Stored data entries
============
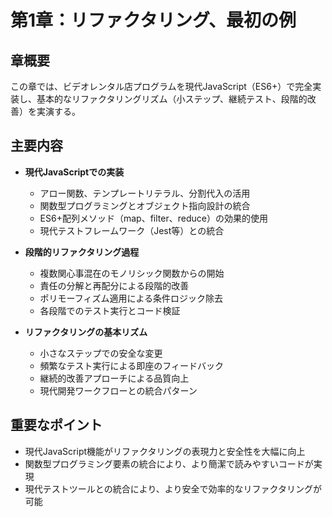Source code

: # 第1章：リファクタリング、最初の例

## 章概要
この章では、ビデオレンタル店プログラムを現代JavaScript（ES6+）で完全実装し、基本的なリファクタリングリズム（小ステップ、継続テスト、段階的改善）を実演する。

## 主要内容
- **現代JavaScriptでの実装**
  - アロー関数、テンプレートリテラル、分割代入の活用
  - 関数型プログラミングとオブジェクト指向設計の統合
  - ES6+配列メソッド（map、filter、reduce）の効果的使用
  - 現代テストフレームワーク（Jest等）との統合

- **段階的リファクタリング過程**
  - 複数関心事混在のモノリシック関数からの開始
  - 責任の分解と再配分による段階的改善
  - ポリモーフィズム適用による条件ロジック除去
  - 各段階でのテスト実行とコード検証

- **リファクタリングの基本リズム**
  - 小さなステップでの安全な変更
  - 頻繁なテスト実行による即座のフィードバック
  - 継続的改善アプローチによる品質向上
  - 現代開発ワークフローとの統合パターン

## 重要なポイント
- 現代JavaScript機能がリファクタリングの表現力と安全性を大幅に向上
- 関数型プログラミング要素の統合により、より簡潔で読みやすいコードが実現
- 現代テストツールとの統合により、より安全で効率的なリファクタリングが可能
============
**TASK INSTRUCTIONS**
Your answer should consist of the lines from the line with "この章では、ビデオレンタル店" through the last line of the data, set down exactly, both included.

**SOLUTION BELOW**
この章では、ビデオレンタル店プログラムを現代JavaScript（ES6+）で完全実装し、基本的なリファクタリングリズム（小ステップ、継続テスト、段階的改善）を実演する。

## 主要内容
- **現代JavaScriptでの実装**
  - アロー関数、テンプレートリテラル、分割代入の活用
  - 関数型プログラミングとオブジェクト指向設計の統合
  - ES6+配列メソッド（map、filter、reduce）の効果的使用
  - 現代テストフレームワーク（Jest等）との統合

- **段階的リファクタリング過程**
  - 複数関心事混在のモノリシック関数からの開始
  - 責任の分解と再配分による段階的改善
  - ポリモーフィズム適用による条件ロジック除去
  - 各段階でのテスト実行とコード検証

- **リファクタリングの基本リズム**
  - 小さなステップでの安全な変更
  - 頻繁なテスト実行による即座のフィードバック
  - 継続的改善アプローチによる品質向上
  - 現代開発ワークフローとの統合パターン

## 重要なポイント
- 現代JavaScript機能がリファクタリングの表現力と安全性を大幅に向上
- 関数型プログラミング要素の統合により、より簡潔で読みやすいコードが実現
- 現代テストツールとの統合により、より安全で効率的なリファクタリングが可能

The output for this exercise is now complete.